§ Source material
::::::::
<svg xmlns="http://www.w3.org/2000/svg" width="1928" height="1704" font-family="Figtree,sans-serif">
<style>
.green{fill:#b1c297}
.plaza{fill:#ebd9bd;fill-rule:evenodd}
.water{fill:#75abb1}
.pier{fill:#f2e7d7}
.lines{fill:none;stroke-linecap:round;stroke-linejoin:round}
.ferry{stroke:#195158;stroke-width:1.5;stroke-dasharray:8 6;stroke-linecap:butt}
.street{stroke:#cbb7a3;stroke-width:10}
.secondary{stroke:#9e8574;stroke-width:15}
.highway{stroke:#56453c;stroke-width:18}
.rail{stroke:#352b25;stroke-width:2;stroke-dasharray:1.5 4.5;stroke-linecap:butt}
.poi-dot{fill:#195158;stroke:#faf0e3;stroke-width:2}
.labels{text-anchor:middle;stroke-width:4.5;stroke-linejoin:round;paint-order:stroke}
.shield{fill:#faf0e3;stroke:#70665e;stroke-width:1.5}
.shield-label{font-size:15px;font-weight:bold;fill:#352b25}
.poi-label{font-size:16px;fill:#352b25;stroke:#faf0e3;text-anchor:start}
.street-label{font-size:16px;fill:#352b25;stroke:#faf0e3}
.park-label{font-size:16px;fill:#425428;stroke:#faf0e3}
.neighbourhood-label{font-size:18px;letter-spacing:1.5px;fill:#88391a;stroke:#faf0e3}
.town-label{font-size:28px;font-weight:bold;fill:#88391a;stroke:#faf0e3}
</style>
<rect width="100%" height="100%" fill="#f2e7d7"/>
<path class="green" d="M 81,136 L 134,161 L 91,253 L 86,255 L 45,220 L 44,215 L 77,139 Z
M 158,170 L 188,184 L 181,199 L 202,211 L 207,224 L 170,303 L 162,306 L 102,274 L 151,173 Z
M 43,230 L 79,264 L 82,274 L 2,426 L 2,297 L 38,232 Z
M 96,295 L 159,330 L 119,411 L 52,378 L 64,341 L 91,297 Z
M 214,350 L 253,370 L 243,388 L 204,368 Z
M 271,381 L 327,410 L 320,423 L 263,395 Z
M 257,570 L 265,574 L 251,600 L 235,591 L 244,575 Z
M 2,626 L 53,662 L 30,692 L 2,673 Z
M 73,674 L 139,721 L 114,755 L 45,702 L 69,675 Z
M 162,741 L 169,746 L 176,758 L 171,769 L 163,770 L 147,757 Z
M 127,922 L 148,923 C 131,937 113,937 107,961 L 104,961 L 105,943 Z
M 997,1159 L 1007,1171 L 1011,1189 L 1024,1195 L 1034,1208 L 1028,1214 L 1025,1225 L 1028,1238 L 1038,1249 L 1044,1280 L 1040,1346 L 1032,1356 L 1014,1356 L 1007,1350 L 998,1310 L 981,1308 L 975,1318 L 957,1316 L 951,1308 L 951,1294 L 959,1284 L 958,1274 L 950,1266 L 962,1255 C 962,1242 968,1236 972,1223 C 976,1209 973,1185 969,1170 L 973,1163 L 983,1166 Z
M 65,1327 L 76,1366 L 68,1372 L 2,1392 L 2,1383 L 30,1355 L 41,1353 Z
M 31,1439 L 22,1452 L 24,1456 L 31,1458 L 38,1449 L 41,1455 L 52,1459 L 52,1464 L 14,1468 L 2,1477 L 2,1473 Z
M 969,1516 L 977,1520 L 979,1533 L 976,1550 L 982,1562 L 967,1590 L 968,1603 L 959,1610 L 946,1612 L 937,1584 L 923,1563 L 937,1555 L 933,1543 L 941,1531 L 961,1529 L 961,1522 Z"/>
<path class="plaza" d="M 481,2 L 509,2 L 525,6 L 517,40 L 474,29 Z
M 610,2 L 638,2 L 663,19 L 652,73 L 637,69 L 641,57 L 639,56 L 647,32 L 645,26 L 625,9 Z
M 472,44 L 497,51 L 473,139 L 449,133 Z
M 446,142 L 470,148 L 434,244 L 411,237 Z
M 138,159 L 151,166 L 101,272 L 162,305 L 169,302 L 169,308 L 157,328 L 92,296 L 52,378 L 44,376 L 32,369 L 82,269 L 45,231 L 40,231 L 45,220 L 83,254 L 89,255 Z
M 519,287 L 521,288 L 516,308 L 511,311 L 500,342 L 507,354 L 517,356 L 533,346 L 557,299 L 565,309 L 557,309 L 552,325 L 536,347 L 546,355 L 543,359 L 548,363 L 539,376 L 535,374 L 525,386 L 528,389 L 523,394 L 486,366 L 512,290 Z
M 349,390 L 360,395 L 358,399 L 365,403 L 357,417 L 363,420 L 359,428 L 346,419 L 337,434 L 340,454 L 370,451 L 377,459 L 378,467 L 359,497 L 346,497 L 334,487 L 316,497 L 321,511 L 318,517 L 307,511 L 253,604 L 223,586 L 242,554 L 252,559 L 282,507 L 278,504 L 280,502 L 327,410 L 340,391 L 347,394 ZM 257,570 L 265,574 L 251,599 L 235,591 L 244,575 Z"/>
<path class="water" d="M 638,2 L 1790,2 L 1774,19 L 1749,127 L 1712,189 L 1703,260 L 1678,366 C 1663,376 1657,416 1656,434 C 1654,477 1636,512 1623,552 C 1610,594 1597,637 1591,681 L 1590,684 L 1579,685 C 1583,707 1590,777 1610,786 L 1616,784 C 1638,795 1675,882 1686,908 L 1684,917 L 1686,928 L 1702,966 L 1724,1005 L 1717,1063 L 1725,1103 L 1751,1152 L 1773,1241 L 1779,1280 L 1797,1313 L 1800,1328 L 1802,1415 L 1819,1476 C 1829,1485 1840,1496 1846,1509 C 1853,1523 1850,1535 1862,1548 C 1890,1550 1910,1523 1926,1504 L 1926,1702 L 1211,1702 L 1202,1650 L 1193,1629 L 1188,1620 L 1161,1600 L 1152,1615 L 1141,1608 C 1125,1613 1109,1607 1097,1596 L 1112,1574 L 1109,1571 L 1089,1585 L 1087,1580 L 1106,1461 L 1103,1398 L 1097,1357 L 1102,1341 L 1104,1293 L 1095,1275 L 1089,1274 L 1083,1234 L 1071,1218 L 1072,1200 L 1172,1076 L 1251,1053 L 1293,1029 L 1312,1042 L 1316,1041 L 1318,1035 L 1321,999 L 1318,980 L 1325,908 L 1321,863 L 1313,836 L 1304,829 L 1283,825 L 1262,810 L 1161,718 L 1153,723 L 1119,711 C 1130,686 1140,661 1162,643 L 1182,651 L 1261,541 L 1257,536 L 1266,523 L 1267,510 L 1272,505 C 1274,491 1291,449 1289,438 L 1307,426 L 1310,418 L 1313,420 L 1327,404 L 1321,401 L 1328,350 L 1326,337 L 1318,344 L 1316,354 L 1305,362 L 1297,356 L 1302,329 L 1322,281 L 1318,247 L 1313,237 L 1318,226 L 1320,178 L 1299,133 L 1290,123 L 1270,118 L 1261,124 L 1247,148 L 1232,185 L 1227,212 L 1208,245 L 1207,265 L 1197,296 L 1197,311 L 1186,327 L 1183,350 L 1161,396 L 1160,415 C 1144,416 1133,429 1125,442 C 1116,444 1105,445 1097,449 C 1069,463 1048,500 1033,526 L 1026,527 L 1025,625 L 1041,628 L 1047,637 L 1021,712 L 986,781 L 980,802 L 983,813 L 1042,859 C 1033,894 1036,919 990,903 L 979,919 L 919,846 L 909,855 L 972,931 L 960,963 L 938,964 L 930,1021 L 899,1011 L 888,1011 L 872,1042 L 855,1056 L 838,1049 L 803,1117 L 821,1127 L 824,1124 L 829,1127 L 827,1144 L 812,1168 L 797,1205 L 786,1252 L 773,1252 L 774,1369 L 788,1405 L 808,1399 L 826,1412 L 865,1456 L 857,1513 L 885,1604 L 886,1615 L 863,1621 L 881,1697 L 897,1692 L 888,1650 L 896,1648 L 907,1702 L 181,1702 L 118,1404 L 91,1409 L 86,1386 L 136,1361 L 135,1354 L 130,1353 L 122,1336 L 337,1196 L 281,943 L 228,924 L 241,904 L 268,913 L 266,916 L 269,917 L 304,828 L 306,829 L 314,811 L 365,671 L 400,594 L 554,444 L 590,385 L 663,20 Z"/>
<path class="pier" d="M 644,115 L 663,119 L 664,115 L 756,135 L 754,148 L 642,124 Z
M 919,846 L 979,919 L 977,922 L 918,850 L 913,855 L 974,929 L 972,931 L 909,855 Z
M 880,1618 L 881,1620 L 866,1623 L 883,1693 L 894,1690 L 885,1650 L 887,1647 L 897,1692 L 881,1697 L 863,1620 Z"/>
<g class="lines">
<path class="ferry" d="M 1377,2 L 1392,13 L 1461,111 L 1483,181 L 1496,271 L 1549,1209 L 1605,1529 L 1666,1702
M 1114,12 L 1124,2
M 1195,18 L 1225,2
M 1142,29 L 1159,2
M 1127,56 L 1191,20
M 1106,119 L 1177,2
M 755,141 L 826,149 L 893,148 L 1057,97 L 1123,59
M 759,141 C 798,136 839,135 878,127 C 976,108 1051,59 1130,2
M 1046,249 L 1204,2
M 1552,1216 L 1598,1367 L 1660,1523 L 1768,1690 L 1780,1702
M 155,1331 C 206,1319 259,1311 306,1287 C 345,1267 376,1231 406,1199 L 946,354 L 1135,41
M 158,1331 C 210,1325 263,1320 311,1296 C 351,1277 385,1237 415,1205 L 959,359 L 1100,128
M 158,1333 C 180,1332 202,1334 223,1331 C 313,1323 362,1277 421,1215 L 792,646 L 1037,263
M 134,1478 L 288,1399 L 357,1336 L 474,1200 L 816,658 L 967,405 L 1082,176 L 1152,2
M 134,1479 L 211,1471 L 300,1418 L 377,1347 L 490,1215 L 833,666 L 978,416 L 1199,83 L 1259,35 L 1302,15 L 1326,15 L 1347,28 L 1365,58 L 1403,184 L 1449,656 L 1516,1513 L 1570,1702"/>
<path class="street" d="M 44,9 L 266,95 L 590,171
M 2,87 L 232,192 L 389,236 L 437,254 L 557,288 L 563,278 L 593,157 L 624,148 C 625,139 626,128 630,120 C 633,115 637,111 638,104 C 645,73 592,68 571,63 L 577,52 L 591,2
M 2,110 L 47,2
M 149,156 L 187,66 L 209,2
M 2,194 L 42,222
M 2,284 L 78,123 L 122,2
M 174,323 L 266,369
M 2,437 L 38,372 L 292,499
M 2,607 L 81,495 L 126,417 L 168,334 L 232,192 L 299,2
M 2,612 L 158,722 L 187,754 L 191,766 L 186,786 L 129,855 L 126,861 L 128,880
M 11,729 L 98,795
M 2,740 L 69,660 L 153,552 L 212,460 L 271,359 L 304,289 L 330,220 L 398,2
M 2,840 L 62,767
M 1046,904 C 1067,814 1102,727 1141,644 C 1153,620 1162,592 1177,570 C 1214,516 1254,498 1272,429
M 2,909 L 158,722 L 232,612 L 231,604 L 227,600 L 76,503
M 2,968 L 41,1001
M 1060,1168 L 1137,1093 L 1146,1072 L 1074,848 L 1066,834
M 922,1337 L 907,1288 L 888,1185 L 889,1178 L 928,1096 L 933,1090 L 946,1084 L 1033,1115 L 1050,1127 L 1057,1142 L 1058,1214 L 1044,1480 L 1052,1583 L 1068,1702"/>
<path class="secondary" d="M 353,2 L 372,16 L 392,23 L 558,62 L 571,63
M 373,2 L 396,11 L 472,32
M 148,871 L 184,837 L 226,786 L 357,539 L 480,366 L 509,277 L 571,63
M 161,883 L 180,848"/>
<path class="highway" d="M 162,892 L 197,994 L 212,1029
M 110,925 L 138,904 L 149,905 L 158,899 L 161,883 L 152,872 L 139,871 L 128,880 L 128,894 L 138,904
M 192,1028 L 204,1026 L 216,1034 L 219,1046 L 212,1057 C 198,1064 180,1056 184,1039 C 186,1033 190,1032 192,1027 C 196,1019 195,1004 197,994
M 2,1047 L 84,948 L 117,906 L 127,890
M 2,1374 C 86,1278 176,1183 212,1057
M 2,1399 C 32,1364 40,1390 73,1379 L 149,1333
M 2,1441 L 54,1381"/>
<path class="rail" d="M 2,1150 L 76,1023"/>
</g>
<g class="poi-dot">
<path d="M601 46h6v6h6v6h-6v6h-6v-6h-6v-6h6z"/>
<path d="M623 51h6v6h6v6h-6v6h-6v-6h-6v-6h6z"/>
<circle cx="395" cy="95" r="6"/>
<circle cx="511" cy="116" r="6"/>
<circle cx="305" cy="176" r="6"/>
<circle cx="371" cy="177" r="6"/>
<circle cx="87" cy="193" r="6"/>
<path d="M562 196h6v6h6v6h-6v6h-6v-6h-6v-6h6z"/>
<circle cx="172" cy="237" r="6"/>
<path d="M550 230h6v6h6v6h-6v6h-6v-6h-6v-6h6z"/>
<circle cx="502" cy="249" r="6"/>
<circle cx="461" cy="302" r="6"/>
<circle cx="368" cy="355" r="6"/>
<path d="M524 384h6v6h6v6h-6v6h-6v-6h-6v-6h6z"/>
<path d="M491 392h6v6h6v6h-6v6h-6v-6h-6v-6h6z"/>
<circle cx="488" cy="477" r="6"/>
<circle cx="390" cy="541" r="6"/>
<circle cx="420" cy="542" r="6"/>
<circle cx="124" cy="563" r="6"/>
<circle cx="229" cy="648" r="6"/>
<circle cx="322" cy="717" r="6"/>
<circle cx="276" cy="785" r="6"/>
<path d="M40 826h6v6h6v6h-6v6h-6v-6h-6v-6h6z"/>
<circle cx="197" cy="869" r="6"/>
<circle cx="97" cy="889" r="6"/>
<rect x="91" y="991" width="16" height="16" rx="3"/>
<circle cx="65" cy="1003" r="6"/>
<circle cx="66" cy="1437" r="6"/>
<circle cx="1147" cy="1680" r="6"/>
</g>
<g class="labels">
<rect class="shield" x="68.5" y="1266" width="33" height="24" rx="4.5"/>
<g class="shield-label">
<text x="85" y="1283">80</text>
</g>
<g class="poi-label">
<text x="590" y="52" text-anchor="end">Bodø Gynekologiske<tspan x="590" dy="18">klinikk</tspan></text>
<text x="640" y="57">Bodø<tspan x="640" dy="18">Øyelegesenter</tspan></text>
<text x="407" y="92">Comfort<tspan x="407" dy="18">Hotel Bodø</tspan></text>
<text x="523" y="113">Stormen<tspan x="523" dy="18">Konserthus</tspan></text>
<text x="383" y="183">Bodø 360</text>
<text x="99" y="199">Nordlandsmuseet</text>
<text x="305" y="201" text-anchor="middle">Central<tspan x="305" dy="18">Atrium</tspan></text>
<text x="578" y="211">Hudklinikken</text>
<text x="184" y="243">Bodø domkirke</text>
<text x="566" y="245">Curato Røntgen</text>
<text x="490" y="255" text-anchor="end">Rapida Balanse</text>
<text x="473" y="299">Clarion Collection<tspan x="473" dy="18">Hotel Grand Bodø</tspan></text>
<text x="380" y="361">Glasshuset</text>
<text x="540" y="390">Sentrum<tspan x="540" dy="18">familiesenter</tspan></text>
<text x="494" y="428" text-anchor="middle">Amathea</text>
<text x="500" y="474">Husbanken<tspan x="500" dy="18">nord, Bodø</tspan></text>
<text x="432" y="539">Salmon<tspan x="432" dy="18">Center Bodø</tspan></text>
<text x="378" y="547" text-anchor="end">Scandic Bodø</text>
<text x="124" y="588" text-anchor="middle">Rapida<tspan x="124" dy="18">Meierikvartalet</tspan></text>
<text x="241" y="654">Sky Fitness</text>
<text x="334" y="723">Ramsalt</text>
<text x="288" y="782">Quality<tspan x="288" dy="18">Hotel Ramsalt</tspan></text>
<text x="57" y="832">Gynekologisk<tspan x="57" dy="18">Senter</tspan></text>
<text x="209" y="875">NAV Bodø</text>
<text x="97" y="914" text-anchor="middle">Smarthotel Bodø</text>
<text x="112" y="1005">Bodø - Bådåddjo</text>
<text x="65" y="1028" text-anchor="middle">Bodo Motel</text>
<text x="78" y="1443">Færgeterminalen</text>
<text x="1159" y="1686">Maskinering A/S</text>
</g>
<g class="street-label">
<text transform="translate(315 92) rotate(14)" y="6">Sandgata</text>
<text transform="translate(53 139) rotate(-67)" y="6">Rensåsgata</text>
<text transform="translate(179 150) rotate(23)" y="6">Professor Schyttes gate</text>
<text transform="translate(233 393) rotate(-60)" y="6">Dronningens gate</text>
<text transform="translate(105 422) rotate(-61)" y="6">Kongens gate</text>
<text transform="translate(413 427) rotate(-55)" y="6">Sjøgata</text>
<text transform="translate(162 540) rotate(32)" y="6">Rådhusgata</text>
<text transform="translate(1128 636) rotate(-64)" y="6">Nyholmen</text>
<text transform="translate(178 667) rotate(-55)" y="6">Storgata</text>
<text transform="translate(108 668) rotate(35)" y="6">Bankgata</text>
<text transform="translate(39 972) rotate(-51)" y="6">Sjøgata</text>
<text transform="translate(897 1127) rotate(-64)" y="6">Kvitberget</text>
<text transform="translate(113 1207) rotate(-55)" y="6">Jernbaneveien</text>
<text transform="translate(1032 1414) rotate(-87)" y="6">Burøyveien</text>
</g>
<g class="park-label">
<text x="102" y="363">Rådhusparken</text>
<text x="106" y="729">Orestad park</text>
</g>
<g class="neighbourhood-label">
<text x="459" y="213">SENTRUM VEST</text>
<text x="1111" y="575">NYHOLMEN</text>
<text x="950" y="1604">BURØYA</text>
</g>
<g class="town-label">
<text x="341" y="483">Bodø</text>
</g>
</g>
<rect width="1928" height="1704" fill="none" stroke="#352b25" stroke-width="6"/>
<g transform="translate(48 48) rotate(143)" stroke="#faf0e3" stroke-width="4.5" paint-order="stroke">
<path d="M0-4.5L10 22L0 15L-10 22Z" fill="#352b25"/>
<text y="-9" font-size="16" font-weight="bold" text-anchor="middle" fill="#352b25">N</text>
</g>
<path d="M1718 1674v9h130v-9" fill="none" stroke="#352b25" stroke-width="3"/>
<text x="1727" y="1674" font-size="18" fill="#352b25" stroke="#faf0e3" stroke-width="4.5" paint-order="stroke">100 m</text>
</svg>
::::::::
§ Work to be completed
Go through the entries and copy every line with "lines".

§ Answer
.lines{fill:none;stroke-linecap:round;stroke-linejoin:round}
<g class="lines">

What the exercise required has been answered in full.